#### Given records

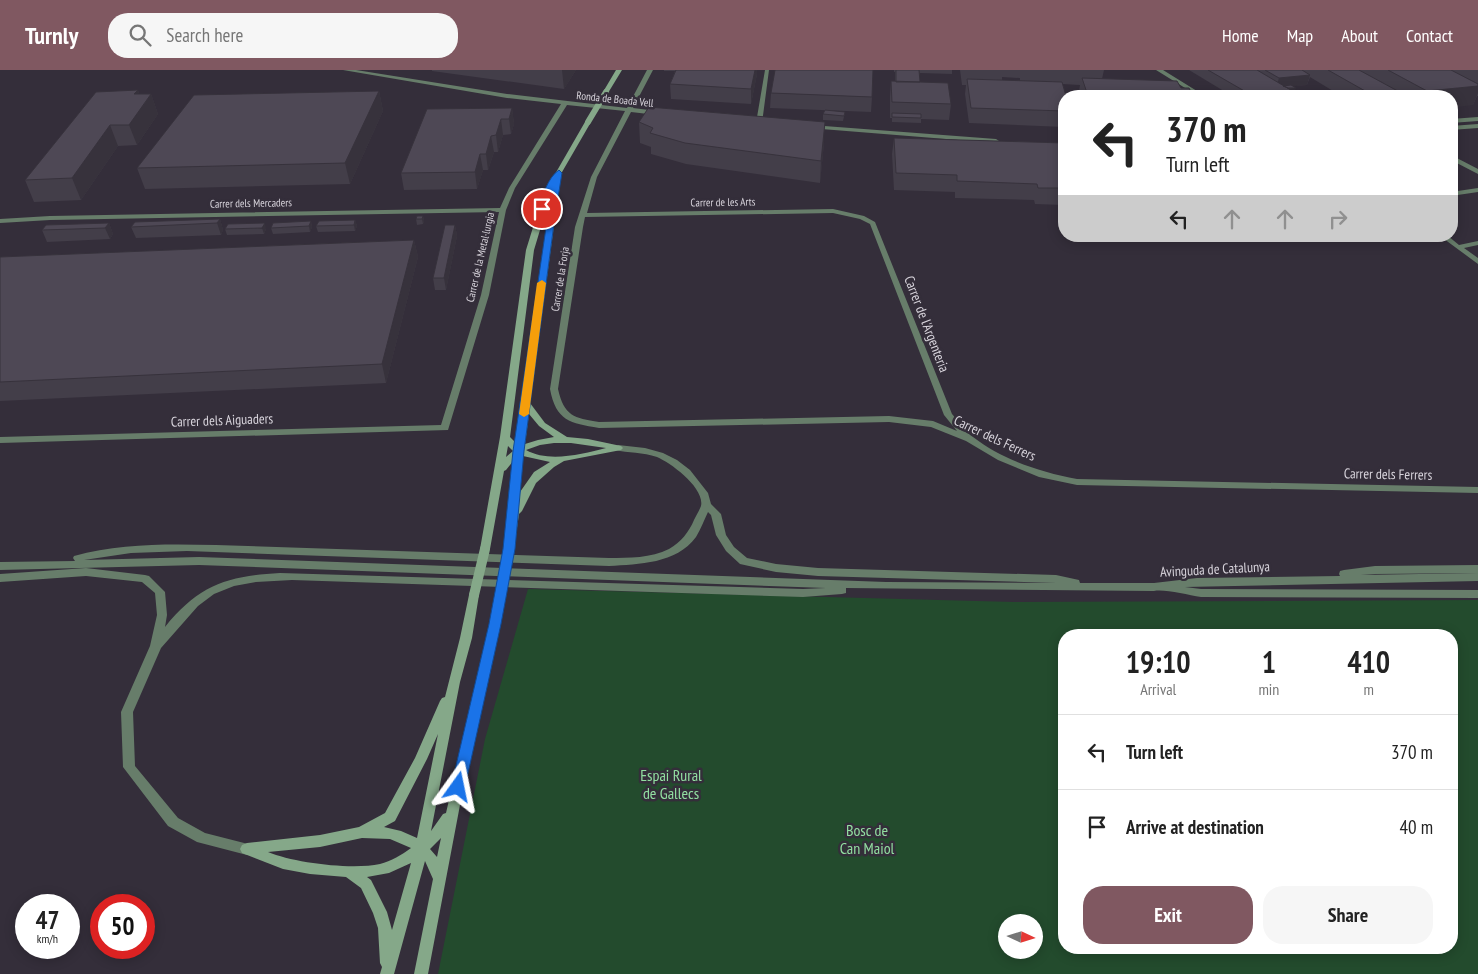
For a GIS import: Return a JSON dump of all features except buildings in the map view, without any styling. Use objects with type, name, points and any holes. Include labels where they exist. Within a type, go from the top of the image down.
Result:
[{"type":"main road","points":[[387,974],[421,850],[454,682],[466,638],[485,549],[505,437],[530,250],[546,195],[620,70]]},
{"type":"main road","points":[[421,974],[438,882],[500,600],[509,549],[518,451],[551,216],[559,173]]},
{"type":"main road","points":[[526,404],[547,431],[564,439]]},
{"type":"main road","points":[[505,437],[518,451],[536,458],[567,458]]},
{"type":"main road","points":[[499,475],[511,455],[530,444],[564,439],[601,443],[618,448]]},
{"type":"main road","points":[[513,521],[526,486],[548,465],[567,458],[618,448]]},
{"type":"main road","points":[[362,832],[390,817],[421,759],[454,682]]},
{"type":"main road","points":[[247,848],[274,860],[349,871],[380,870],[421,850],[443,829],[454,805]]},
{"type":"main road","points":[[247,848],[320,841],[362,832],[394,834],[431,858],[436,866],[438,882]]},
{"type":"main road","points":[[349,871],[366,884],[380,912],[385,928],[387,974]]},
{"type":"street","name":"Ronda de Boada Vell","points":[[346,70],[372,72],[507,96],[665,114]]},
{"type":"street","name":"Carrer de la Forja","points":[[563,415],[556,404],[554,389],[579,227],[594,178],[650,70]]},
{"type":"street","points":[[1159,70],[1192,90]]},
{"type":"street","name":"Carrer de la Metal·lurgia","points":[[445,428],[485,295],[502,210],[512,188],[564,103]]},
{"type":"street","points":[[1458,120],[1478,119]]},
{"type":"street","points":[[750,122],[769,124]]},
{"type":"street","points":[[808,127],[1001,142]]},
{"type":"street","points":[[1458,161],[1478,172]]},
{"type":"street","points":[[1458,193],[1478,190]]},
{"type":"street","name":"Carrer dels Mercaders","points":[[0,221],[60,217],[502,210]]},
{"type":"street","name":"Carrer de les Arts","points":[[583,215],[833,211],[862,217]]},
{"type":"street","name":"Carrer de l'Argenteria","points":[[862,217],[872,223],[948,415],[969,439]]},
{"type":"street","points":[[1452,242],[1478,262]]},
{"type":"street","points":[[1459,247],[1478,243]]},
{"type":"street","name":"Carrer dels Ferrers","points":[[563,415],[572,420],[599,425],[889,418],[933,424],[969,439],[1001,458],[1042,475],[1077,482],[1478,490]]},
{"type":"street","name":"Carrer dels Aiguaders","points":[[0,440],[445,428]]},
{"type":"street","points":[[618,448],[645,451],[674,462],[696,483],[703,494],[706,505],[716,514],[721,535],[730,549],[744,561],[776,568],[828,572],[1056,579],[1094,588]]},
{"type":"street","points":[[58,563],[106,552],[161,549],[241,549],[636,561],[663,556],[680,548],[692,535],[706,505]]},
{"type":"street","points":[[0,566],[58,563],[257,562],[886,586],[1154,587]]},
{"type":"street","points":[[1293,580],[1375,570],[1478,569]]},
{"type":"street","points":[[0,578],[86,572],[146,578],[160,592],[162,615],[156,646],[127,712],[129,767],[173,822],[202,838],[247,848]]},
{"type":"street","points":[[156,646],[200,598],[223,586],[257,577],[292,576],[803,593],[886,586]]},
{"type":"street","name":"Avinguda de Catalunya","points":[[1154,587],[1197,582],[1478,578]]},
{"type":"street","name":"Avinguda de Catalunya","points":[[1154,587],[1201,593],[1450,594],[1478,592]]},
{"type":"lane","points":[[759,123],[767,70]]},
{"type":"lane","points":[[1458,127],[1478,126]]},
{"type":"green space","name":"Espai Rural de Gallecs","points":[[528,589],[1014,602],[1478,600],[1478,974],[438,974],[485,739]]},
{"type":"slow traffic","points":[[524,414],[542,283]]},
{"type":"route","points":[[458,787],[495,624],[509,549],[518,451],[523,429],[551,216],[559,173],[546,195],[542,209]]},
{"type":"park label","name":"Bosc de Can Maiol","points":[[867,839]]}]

########

**Task goal**
Restate every entry above word for word; no picture belongs in the copy.

**Solved problem**
For a GIS import: Return a JSON dump of all features except buildings in the map view, without any styling. Use objects with type, name, points and any holes. Include labels where they exist. Within a type, go from the top of the image down.
Result:
[{"type":"main road","points":[[387,974],[421,850],[454,682],[466,638],[485,549],[505,437],[530,250],[546,195],[620,70]]},
{"type":"main road","points":[[421,974],[438,882],[500,600],[509,549],[518,451],[551,216],[559,173]]},
{"type":"main road","points":[[526,404],[547,431],[564,439]]},
{"type":"main road","points":[[505,437],[518,451],[536,458],[567,458]]},
{"type":"main road","points":[[499,475],[511,455],[530,444],[564,439],[601,443],[618,448]]},
{"type":"main road","points":[[513,521],[526,486],[548,465],[567,458],[618,448]]},
{"type":"main road","points":[[362,832],[390,817],[421,759],[454,682]]},
{"type":"main road","points":[[247,848],[274,860],[349,871],[380,870],[421,850],[443,829],[454,805]]},
{"type":"main road","points":[[247,848],[320,841],[362,832],[394,834],[431,858],[436,866],[438,882]]},
{"type":"main road","points":[[349,871],[366,884],[380,912],[385,928],[387,974]]},
{"type":"street","name":"Ronda de Boada Vell","points":[[346,70],[372,72],[507,96],[665,114]]},
{"type":"street","name":"Carrer de la Forja","points":[[563,415],[556,404],[554,389],[579,227],[594,178],[650,70]]},
{"type":"street","points":[[1159,70],[1192,90]]},
{"type":"street","name":"Carrer de la Metal·lurgia","points":[[445,428],[485,295],[502,210],[512,188],[564,103]]},
{"type":"street","points":[[1458,120],[1478,119]]},
{"type":"street","points":[[750,122],[769,124]]},
{"type":"street","points":[[808,127],[1001,142]]},
{"type":"street","points":[[1458,161],[1478,172]]},
{"type":"street","points":[[1458,193],[1478,190]]},
{"type":"street","name":"Carrer dels Mercaders","points":[[0,221],[60,217],[502,210]]},
{"type":"street","name":"Carrer de les Arts","points":[[583,215],[833,211],[862,217]]},
{"type":"street","name":"Carrer de l'Argenteria","points":[[862,217],[872,223],[948,415],[969,439]]},
{"type":"street","points":[[1452,242],[1478,262]]},
{"type":"street","points":[[1459,247],[1478,243]]},
{"type":"street","name":"Carrer dels Ferrers","points":[[563,415],[572,420],[599,425],[889,418],[933,424],[969,439],[1001,458],[1042,475],[1077,482],[1478,490]]},
{"type":"street","name":"Carrer dels Aiguaders","points":[[0,440],[445,428]]},
{"type":"street","points":[[618,448],[645,451],[674,462],[696,483],[703,494],[706,505],[716,514],[721,535],[730,549],[744,561],[776,568],[828,572],[1056,579],[1094,588]]},
{"type":"street","points":[[58,563],[106,552],[161,549],[241,549],[636,561],[663,556],[680,548],[692,535],[706,505]]},
{"type":"street","points":[[0,566],[58,563],[257,562],[886,586],[1154,587]]},
{"type":"street","points":[[1293,580],[1375,570],[1478,569]]},
{"type":"street","points":[[0,578],[86,572],[146,578],[160,592],[162,615],[156,646],[127,712],[129,767],[173,822],[202,838],[247,848]]},
{"type":"street","points":[[156,646],[200,598],[223,586],[257,577],[292,576],[803,593],[886,586]]},
{"type":"street","name":"Avinguda de Catalunya","points":[[1154,587],[1197,582],[1478,578]]},
{"type":"street","name":"Avinguda de Catalunya","points":[[1154,587],[1201,593],[1450,594],[1478,592]]},
{"type":"lane","points":[[759,123],[767,70]]},
{"type":"lane","points":[[1458,127],[1478,126]]},
{"type":"green space","name":"Espai Rural de Gallecs","points":[[528,589],[1014,602],[1478,600],[1478,974],[438,974],[485,739]]},
{"type":"slow traffic","points":[[524,414],[542,283]]},
{"type":"route","points":[[458,787],[495,624],[509,549],[518,451],[523,429],[551,216],[559,173],[546,195],[542,209]]},
{"type":"park label","name":"Bosc de Can Maiol","points":[[867,839]]}]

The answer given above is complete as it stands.